Parthénice, il n'est rien qui résiste à tes charmes :
Ton empire est égal à l'empire des dieux;
Et qui pourrait te voir sans te rendre les armes,
Ou bien serait sans âme, ou bien serait sans yeux.

Pour moi, je l'avourai, sitôt que je t'ai vue,
Je ne résistai point, je me rendis à toi :

Mes sens furent charmés, ma raison fut vaincue,
Et mon cœur tout entier se rangea sous ta loi.
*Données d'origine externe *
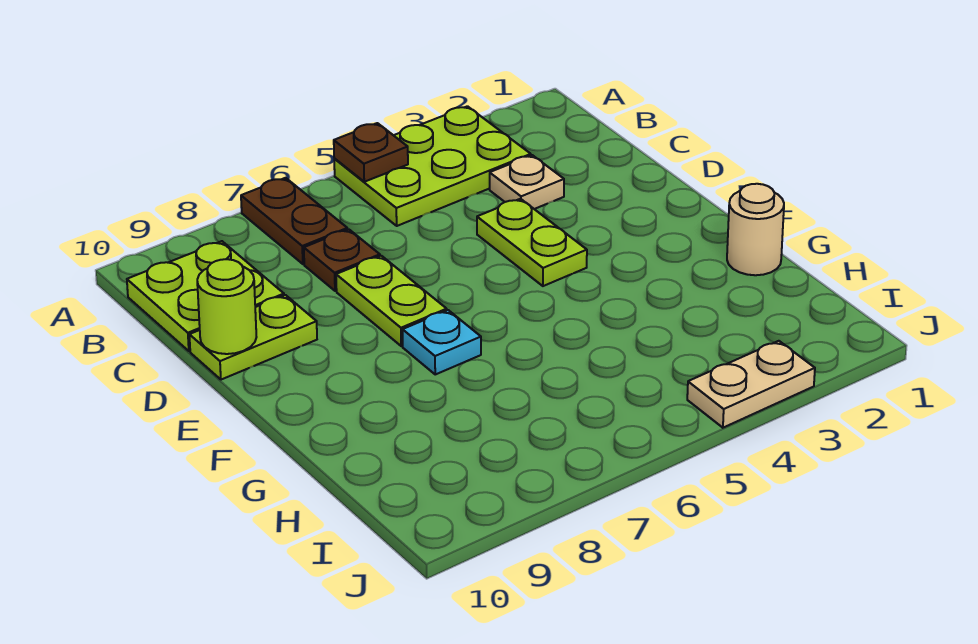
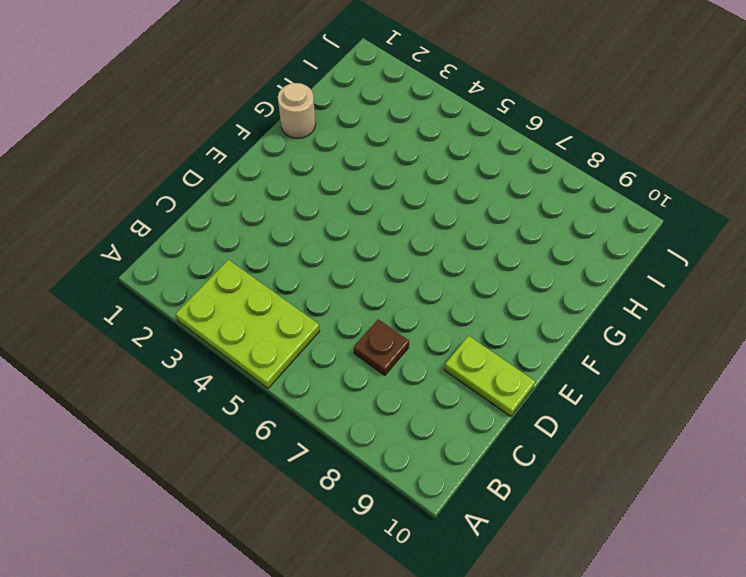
none -> brown plate A7:B7 level 1
none -> lime plate B9:C10 level 1
none -> tan plate C3 level 1

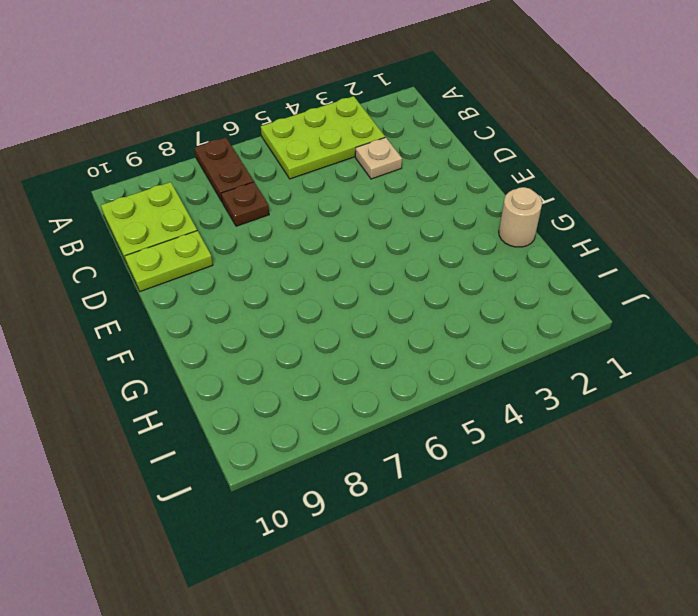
none -> lime plate D4:E4 level 1
none -> lime plate D7:E7 level 1
none -> cyan plate F7 level 1

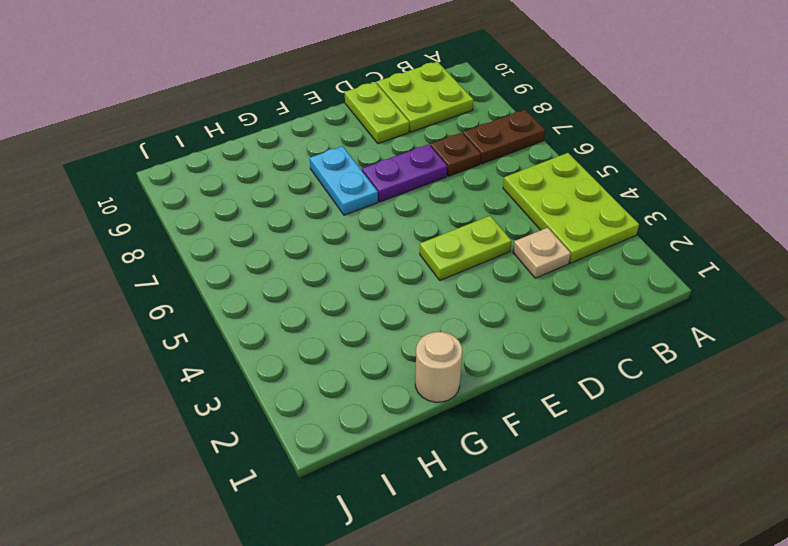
purple plate D7:E7 level 1 -> lime plate D7:E7 level 1
cyan plate F7:F8 level 1 -> cyan plate F7 level 1
none -> tan plate J3:J4 level 1
none -> brown plate A5 level 2
none -> lime round brick D10 level 2

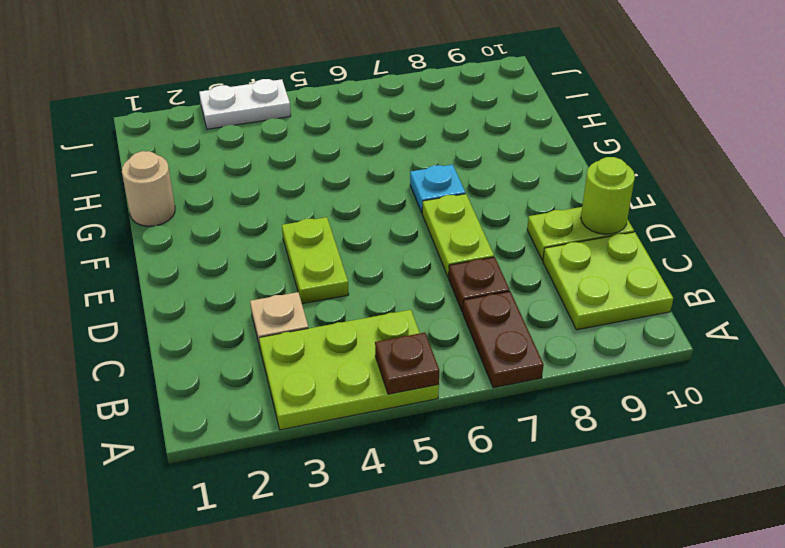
white plate J3:J4 level 1 -> tan plate J3:J4 level 1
Ainsi je fis d'aimer l'heureux apprentissage;
Je m'y suis plu depuis, j'en aime la douceur;
J'ai toujours dans l'esprit tes yeux et ton visage,
J'ai toujours Parthénice au milieu de mon cœur.
Oui, depuis que tes yeux allumèrent ma flamme,
Je respire bien moins en moi-même qu'en toi:
L'amour semble avoir pris la place de mon âme,
Et je ne vivrais plus, s'il n'était plus en moi.

Il ébauchait des pièces de théâtre, une tragédie tiree de son roman favori Théagène et Chariclée, peut-être aussi les Frères ennemis. Mais ce n'étaient là pour lui que des distractions dans une vie d'ailleurs très sérieuse. Pour être agréable à son oncle, même sans se faire trop prier, il étudiait la théologie et les Pères grecs. Mais à saint Thomas et aux Pères il ajoutait Homère et Virgile, le Tasse et Arioste. Il continuait d'annoter ses classiques, traduisait des fragments de Diogène Laerte, de Josèphe, d'Eusèbe et de Philon, écrivait ses savantes Remarques sur les Olympiques de Pindare et les dix premiers livres de l'Odyssée. Tout cela se retrouvera plus tard. Dans ses lettres aux Parisiens, par coquetterie, il continuait à jouer du bel esprit; en réalité il se donnait un complément d'instruction très solide, il achevait ce qu'il avait si bien commencé à Port-Royal.

Cependant le bénéfice ne venait point. Toute la bonne volonté du vicaire général se heurtait à des obstacles de toutes sortes. Racine s'était laissé pousser vers l'Eglise sans conviction, il était venu si loin par curiosité, et lisait saint Thomas par pénitence: il se lassa d'attendre. Peu à peu grandit en lui le regret de Paris, et du monde, et de la poésie. Il prit en horreur sa petite ville de province, le pays, le patois et les gens. Il écrivait à La Fontaine (4 juillet 1662):

<«< Votre lettre m'a fait grand bien, et je passerais assez doucement mon temps, si j'en recevais souvent de pareilles.

Je ne sache rien qui me puisse mieux consoler de mon éloignement de Paris: je m'imagine même être au beau milieu du Parnasse, tant vous décrivez agréablement tout ce qui s'y passe de plus mémorable; mais je m'en trouve fort éloigné, et c'est se moquer de moi que de me porter, comme vous faites, à y retourner. Je n'y ai pas fait assez de voyages pour en retenir le chemin ; et, ne m'en souvenant plus, qui pourrait m'y remettre en ce pays-ci ? J'aurais beau invoquer les Muses, elles sont trop loin pour m'entendre; elles sont toujours occupées auprès de vous autres Messieurs de Paris. »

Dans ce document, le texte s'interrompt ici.